Lawhawk, A million bucks for a Congressman? Maybe you can get one from one of those cheap states for a million, but certainly none of the high end ones.
In fact, we should commission a survey. . . we should ask Congress would it would take for them to agree to do certain things. ;-)
I'd buy my own island and enact very strict visa and immigration laws.
But if $1M isn't enough to buy an island, I like LawHawk's idea to buy my very own Congresscritter. Do you think they might come cheaper by the dozen? If so, I'd buy a whole herd of 'em.
Give my wife a half million to go antiquing, she’d take care of that in short order. I’d take a half million go to the Keys charter a boat and go fishing until the money ran out. This would piss Barry off, he says we can’t go fishing, fat chance!
Note: Mostly “catch and release.”
Bev, A herd of Congresscritter would be a fun sight. . . as long as they weren't able to enact anything. If you're going to brand them, let me recommend you use something very, very long as a brand. . . and maybe include some find print.
Sadly, a million doesn't go all that far anymore. Fortunately, in real life there are not those pesky restrictions, but for sake of this argument, I would hire a consultant to help me game your system so I could save and invest it. If I must be required to splurge, however, I'll pick up a vintage Gibson Les Paul and a vintage Fender Strat, and a restored '67 Camaro. Probably upgrade the Stewart micro-perf Firehawk from a 16x7 aspect screento one of the new ultra widescreens along with a 1080p 2:35 aspect widescreen anamorphic lenses; or maybe just give it to a worthy charity.
I'd go back to college and pursue a Master's Degree, either in graphic design or library science.
I would also team up with my friend Mike to remake our short film script In the Nude. I haven't decided whether we'd do it as a short again (but with better production values) or actually expand it into a feature-length film. We'd bring in many of our classmates including Steve and Chris the Genius and we'd shoot it digitally on the Red One Camera.
I'd buy my parents new appliances... at least a new refrigerator.

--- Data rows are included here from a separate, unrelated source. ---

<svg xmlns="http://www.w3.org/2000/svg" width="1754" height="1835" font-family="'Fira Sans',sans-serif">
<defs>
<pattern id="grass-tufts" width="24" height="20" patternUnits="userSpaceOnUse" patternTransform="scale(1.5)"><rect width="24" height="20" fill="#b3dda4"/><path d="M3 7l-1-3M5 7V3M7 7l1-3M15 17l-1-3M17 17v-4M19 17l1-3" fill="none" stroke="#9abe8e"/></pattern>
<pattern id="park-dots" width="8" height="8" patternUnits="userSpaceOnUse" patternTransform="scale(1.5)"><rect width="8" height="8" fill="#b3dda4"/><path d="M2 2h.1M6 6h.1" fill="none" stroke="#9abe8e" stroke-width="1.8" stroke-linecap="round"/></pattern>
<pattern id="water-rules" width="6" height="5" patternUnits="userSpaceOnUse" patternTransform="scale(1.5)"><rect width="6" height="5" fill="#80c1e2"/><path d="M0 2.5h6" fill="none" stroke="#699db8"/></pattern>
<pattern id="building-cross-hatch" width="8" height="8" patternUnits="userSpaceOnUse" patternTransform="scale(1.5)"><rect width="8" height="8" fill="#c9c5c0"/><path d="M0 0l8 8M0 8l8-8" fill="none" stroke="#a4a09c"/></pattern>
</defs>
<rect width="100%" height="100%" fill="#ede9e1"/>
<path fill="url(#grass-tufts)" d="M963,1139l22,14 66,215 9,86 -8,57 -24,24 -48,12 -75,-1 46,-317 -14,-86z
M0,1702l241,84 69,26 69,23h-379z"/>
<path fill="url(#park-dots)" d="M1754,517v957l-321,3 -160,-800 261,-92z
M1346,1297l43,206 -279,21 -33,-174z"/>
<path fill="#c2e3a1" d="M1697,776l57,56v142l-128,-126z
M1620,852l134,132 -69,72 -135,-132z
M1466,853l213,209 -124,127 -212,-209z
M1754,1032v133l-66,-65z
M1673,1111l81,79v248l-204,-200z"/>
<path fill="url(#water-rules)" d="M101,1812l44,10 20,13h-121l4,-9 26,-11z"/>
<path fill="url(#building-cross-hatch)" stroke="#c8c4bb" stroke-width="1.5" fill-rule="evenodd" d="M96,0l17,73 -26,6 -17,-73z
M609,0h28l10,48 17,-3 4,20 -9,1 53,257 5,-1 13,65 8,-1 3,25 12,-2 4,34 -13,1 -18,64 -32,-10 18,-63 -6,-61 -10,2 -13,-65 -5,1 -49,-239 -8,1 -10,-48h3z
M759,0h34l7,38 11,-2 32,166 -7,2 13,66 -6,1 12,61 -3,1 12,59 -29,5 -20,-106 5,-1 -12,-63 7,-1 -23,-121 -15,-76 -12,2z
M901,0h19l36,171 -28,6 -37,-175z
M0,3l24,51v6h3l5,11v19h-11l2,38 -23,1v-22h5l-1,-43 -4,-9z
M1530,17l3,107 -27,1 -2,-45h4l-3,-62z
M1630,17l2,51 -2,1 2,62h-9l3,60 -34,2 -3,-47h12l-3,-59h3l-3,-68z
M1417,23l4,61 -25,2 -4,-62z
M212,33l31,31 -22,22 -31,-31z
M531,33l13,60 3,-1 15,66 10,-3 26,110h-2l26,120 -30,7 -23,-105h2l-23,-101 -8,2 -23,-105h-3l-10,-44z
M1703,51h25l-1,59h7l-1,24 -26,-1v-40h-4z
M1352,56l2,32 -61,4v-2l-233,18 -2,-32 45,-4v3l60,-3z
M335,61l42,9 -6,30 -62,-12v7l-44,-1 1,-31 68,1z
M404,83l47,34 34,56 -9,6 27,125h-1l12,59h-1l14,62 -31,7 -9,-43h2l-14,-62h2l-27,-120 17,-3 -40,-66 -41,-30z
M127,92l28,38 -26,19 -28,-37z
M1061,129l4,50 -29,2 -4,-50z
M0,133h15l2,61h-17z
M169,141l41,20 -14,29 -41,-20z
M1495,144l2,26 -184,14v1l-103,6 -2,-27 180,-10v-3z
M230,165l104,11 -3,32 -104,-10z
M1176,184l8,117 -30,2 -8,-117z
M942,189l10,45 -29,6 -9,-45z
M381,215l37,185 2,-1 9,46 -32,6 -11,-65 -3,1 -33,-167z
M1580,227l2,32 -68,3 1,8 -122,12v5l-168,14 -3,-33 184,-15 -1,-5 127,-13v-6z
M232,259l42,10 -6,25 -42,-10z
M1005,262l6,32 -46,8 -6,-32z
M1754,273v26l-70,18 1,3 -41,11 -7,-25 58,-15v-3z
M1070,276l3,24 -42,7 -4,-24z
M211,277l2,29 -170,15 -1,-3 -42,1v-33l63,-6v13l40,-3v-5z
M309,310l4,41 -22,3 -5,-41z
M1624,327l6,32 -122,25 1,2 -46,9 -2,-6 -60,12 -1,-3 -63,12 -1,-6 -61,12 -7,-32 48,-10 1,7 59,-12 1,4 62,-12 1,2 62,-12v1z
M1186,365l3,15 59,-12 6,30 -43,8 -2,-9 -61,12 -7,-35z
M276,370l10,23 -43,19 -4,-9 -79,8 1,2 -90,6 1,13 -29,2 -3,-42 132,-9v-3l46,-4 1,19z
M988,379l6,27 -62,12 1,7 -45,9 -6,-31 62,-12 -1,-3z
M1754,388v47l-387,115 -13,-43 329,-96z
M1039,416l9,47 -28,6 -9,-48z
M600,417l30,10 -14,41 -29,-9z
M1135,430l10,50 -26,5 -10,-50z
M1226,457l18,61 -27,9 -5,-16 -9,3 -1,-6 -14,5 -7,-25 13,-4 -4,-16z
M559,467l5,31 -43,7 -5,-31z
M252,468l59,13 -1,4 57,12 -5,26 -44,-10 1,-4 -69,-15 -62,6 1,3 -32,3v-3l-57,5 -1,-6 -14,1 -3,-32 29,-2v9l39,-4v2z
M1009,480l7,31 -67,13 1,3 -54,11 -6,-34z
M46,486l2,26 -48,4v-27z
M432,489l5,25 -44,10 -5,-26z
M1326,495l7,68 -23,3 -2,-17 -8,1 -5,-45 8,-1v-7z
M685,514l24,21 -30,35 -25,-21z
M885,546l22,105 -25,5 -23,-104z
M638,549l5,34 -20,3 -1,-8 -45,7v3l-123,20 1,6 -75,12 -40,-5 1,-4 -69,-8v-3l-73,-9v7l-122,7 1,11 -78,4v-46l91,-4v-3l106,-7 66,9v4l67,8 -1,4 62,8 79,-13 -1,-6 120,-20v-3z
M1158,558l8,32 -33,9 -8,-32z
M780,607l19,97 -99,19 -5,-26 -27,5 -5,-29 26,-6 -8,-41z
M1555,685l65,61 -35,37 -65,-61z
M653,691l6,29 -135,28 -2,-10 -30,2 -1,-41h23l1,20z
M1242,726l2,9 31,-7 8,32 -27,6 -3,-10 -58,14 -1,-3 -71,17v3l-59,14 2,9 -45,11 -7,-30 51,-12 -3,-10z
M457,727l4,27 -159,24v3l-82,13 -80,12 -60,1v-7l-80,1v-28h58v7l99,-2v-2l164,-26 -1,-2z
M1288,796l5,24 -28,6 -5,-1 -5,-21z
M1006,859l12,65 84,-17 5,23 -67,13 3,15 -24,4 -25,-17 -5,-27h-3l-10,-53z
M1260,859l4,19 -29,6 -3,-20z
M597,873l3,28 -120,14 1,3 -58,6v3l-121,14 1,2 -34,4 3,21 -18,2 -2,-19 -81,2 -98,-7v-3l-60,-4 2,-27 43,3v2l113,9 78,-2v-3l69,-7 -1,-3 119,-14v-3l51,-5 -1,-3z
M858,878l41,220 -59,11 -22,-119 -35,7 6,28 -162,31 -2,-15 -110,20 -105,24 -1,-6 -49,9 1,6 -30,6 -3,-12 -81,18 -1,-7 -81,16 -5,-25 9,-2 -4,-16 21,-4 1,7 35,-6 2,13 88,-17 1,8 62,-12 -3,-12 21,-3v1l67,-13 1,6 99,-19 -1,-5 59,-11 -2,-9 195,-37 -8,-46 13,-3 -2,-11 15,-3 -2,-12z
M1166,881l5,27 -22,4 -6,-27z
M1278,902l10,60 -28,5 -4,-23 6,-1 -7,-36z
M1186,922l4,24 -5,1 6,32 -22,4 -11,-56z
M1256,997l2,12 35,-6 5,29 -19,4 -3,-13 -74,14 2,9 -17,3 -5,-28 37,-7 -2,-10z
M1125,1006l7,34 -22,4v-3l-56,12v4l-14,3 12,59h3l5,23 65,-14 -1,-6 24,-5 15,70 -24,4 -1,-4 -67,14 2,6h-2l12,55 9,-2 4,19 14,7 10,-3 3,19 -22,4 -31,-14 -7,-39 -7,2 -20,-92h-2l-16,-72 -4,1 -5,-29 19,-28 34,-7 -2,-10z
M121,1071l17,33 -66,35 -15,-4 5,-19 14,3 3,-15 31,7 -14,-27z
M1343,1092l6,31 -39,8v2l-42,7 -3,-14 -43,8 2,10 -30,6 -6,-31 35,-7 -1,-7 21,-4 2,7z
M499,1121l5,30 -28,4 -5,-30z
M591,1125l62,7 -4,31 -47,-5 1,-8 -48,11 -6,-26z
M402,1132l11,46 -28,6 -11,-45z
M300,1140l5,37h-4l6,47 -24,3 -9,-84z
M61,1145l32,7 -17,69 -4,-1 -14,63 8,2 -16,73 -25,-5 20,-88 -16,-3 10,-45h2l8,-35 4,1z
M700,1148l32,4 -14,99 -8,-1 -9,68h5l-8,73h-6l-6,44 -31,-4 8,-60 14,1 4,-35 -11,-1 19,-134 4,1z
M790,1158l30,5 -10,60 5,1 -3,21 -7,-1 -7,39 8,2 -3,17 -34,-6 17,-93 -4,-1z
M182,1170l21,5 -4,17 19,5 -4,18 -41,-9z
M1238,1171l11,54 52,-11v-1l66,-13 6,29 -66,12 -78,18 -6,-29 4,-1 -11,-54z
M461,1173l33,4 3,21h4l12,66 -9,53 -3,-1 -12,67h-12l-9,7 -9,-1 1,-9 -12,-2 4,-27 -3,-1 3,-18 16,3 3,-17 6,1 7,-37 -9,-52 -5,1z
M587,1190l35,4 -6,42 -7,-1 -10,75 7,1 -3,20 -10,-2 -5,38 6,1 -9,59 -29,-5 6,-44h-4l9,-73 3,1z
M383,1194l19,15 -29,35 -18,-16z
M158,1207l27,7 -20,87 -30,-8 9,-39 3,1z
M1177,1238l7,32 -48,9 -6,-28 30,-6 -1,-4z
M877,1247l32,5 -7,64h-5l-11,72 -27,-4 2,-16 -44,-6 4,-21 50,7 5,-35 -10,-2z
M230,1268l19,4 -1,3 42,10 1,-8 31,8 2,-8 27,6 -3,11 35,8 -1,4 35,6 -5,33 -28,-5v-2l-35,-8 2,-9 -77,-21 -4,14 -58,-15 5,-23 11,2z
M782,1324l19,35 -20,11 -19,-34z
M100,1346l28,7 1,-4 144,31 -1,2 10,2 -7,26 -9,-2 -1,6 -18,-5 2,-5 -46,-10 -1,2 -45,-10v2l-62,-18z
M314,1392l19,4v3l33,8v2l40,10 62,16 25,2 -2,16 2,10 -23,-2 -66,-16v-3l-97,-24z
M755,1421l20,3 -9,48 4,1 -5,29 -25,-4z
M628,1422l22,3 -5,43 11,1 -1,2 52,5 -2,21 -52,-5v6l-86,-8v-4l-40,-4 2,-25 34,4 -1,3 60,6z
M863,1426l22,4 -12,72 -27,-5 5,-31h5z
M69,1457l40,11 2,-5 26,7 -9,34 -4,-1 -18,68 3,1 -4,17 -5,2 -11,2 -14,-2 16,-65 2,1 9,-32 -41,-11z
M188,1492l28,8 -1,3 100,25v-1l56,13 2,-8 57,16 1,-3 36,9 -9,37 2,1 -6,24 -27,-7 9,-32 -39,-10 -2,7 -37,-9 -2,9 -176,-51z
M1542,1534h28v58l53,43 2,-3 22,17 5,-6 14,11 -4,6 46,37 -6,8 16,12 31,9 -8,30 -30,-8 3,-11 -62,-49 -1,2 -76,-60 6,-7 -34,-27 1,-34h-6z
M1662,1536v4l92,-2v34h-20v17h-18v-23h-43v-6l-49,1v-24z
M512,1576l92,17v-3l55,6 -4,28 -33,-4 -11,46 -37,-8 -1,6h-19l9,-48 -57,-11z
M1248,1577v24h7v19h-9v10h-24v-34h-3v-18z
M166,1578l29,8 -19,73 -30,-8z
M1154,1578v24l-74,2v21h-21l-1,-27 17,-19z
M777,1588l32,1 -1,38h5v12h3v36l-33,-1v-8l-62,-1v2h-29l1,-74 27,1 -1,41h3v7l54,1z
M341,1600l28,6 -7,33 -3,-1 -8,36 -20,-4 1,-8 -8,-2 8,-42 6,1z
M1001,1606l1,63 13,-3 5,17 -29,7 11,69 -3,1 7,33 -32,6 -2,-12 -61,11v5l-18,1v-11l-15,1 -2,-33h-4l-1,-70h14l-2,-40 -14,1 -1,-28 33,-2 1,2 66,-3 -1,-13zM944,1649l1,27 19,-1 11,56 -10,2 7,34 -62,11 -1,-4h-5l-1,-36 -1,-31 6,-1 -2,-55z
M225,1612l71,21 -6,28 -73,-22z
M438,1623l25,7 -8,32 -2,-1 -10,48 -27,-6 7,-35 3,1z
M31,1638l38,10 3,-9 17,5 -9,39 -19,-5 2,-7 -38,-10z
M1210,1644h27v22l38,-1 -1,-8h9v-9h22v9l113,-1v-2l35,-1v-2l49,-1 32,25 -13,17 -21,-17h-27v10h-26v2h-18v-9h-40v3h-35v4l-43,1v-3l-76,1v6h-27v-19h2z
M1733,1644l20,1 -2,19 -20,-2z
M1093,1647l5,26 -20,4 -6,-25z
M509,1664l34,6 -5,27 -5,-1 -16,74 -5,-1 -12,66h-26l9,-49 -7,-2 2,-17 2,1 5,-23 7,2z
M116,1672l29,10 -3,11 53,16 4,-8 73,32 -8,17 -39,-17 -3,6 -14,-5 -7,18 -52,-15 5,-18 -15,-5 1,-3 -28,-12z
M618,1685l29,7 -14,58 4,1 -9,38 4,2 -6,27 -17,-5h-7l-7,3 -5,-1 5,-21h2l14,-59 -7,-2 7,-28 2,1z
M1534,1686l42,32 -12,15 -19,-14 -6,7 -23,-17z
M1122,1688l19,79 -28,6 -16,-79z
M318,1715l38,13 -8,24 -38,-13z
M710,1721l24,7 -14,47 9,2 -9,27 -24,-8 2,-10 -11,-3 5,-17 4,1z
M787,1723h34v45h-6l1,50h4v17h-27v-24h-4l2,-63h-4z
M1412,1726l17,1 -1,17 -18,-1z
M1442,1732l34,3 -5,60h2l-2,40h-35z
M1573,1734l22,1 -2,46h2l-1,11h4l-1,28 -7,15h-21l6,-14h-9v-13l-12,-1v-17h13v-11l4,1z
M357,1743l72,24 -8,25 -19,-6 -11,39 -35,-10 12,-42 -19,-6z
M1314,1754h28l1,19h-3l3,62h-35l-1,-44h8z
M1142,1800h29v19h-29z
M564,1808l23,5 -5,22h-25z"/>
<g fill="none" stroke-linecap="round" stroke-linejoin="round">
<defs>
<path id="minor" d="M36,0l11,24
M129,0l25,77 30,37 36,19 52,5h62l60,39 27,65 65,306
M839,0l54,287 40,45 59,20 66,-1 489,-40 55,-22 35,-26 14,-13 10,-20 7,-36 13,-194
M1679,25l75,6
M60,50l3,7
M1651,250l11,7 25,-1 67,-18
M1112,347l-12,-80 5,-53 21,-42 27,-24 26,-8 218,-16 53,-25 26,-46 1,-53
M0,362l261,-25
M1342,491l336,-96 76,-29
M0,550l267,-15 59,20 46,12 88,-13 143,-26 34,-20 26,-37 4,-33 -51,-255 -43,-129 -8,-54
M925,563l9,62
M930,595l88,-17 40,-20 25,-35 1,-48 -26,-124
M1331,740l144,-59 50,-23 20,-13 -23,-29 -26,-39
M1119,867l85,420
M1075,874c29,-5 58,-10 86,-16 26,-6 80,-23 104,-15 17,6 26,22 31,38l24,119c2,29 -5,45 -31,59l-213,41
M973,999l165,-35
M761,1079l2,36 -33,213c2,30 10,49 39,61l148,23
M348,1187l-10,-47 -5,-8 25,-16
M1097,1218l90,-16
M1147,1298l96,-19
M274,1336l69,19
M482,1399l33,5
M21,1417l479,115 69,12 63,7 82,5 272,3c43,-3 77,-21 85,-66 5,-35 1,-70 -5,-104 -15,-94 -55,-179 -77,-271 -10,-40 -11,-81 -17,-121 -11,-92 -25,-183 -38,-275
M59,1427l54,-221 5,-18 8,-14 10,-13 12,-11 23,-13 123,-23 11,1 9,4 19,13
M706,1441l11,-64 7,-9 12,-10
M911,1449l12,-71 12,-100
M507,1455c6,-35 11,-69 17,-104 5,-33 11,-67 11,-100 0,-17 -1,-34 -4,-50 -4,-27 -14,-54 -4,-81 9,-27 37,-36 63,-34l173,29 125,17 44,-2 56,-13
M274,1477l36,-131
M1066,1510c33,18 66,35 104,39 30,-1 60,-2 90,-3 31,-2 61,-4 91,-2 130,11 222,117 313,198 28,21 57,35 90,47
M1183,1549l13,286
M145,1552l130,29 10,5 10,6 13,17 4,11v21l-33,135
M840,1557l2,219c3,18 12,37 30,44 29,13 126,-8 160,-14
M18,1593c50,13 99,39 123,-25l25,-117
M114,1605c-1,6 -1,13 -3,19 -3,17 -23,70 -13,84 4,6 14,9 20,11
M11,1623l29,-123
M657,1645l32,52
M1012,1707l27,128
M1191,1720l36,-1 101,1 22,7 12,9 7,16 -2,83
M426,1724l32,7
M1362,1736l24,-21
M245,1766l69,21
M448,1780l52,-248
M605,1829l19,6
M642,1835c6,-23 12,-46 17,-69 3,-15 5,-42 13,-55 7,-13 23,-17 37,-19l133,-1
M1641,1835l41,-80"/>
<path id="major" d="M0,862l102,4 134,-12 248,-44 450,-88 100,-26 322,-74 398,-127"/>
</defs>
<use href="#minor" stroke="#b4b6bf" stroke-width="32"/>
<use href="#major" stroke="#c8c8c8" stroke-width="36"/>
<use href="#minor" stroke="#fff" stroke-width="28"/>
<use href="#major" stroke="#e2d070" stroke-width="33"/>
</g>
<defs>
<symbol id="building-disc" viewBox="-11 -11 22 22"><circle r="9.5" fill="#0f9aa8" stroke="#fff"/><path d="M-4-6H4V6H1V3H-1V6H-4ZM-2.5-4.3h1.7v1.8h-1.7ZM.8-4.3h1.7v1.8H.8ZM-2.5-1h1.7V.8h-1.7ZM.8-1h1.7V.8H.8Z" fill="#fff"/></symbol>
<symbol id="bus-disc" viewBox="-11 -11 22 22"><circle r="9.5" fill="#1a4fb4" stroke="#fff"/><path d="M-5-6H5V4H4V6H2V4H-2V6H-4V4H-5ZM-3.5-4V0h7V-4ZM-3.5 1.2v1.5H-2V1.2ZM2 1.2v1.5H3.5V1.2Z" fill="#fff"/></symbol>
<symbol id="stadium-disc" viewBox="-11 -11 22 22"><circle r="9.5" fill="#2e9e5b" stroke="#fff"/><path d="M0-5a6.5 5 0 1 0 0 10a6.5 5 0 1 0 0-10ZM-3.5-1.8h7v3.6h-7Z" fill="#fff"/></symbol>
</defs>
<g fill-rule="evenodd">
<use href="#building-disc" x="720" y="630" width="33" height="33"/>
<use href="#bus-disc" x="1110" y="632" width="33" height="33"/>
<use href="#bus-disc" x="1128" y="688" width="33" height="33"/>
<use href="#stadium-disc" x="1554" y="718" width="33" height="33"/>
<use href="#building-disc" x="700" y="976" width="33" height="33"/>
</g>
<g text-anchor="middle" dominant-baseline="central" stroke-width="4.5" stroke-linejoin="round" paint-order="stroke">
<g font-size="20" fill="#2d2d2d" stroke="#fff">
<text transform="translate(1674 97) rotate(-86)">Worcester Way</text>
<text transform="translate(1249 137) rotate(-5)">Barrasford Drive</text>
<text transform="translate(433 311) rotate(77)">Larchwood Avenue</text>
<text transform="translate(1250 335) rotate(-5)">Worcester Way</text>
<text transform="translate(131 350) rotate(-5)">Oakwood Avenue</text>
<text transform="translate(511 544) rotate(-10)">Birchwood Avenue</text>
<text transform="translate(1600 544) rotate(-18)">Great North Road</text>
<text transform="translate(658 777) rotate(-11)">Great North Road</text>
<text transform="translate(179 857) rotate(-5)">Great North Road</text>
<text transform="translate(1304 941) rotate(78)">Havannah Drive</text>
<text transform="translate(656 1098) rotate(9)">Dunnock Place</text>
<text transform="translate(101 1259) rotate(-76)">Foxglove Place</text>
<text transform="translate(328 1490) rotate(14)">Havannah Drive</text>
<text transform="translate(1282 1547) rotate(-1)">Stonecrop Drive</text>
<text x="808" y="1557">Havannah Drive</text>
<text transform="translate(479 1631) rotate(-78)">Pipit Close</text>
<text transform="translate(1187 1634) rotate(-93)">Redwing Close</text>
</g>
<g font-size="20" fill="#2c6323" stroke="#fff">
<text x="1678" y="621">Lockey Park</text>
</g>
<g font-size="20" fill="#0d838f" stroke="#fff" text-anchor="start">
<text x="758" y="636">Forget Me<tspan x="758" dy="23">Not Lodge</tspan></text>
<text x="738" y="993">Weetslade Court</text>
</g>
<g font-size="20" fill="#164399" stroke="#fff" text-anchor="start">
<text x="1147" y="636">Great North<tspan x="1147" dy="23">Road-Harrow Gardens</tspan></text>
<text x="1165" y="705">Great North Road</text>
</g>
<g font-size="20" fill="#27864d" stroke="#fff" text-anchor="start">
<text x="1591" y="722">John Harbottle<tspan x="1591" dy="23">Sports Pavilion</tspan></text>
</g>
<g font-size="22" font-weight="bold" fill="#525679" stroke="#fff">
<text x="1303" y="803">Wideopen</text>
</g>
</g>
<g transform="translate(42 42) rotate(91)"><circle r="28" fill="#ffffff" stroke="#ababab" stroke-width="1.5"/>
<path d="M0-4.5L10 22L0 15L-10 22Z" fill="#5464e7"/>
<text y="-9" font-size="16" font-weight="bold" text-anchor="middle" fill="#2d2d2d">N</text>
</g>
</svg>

I'd buy myself the latest Mac laptop and a nice HDTV with 1080p resolution and a high contrast ratio.
And I'd have to get this.
Scott - the Kubrick's Napoleon is really, really cool! I am anxiously awaiting a recereation of Waterloo done with state of the art modern digital effects to give it all the correct scale. I'd want you to direct, but you would have to cast the folks here in major roles.
Jed -
Thanks! I'm flattered! Cast the folks here, huh? :-)
If you like that Napoleon book, this book might be to your liking as well. There's a cheaper version which your local bookstore can probably order.
Andrew should write up a "top 25 historical events/novels/articles/etc. that you'd like to see made into movies" list.
Scott, It's on my list -- I've to a big list of top 25s. . . just need time, which is in short supply this week.
Jed, You would intentionally try to game out system? I'm hurt. Just kidding, rules seem to be made to be ignored around here.
Okay, so I am assuming this is tax free (cause I am here at Commentarama)and so I am getting the whole million...
Pink Sportscar (and Tiara....)
CrisD, Commentarama would never hit you with a tax bill after giving you a million bucks! Liberal sites would, but we won't!
Of course, this will be a $19.99 shipping and handling charge on the check. . . but we think that's fair. ;-)
Buy land, build an apartment building. Rent it out, and live off of the money from the apartments.
Two words: tickle fights.
Addendum: with selected LPGA athletes after rounds at exclusive golf courses where they spot me 30 strokes.
Double Addendum: heh, strokes.
Tickle fights? Now that's splurging. Nicely done!
Well, with the half-million I'd have left after taxes, I'd blow it on Golden Age and Silver Age comic books.
Hey TennJed...am proud owner of a vintage Les Paul AND a pre-CBS Fender Strat!!
Hmmmm, if I had a million dollars, ah to dream...perhaps more guitars?!